Ben Grieve-Johnson
I’m a maker with a background in philosophy. I limit myself to hand-tool processes and non-batch-production wherever I can to cultivate a design idiom of vitality and objects oriented toward human-life rather than the project of totalised technology. I work in my small studio in nipaluna/Hobart.
Tīd rocking chair
Tīd is Old English for marked time: A time of day, a harvest, a high point; the natural cycles through and in which we experience life. In the 14th century, it also came to mean the flód and ebba—rise and fall—of the ocean.
lutruwita (Tasmania) is surrounded by the ocean. We repeat that fact a lot: Island life; isolated life. There’s no denying, though, that the rhythm here is related to water, to the ebb and flow that seems to move a little differently—or, perhaps, a little more affectively—than elsewhere.

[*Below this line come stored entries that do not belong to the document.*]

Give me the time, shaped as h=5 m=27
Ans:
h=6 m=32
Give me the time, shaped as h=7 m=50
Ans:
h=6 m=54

The ocean is our boundary, both setting us apart from the outside and calling us together; it’s the wall to our agora. Within, this is a place of winding rivers, lakes, tarns and dams. Some days it feels as though the rivers only just finish falling into the sea before being evaporated and rising back up to the peaks to flow again. Here, the cycles can take on a meditative quality.
A rocking chair ebbs and flows as well, marking time and marking off time for its sitter. One can find a moment all to oneself while rocking, to think contemplatively or in reverie. It’s not a thing that can be rushed and this, in its way, makes it a rebellious piece of furniture in our systematically-connected, attention-demanding cultural milieu.

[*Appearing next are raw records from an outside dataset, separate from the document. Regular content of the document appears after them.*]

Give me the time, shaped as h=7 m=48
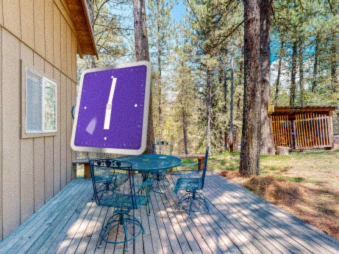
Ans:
h=6 m=1
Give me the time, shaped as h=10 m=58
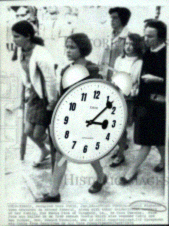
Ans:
h=3 m=7
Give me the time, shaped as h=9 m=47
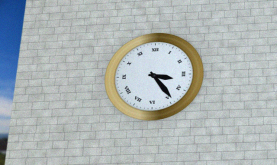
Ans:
h=3 m=24
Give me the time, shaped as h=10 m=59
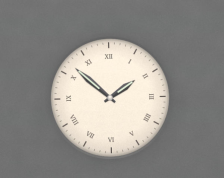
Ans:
h=1 m=52
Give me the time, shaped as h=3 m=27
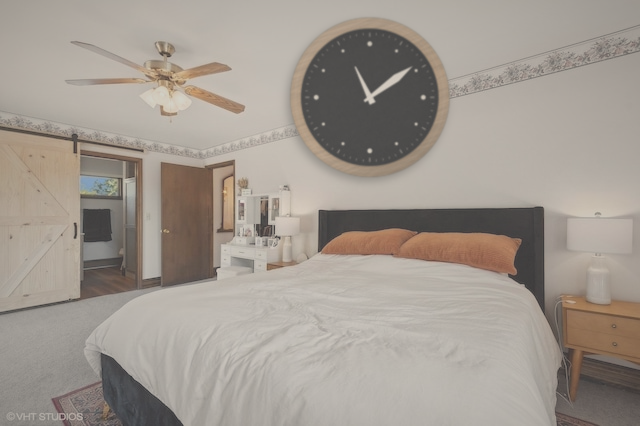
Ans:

In the Tīd chair I’ve aimed to speak with the clarity of contemporary design language while not succumbing to austerity or emptiness. Its curves evoke a sense of flow and ease but also of meandering and unexpected thoughts.
These shapes are produced by labour intensive but simple hand-tool methods. The rockers, crinoline, and crest are all steam-bent as green timber. Every part is hand carved from Tasmanian Blackwood and bears this process through the unique signatures of information left behind for the user’s hands to read.
Tīd is a chair that expresses something about the cadence of life in lutruwita (Tasmania), where our minds tend to dwell on the landscape and where we occasionally forget ourselves.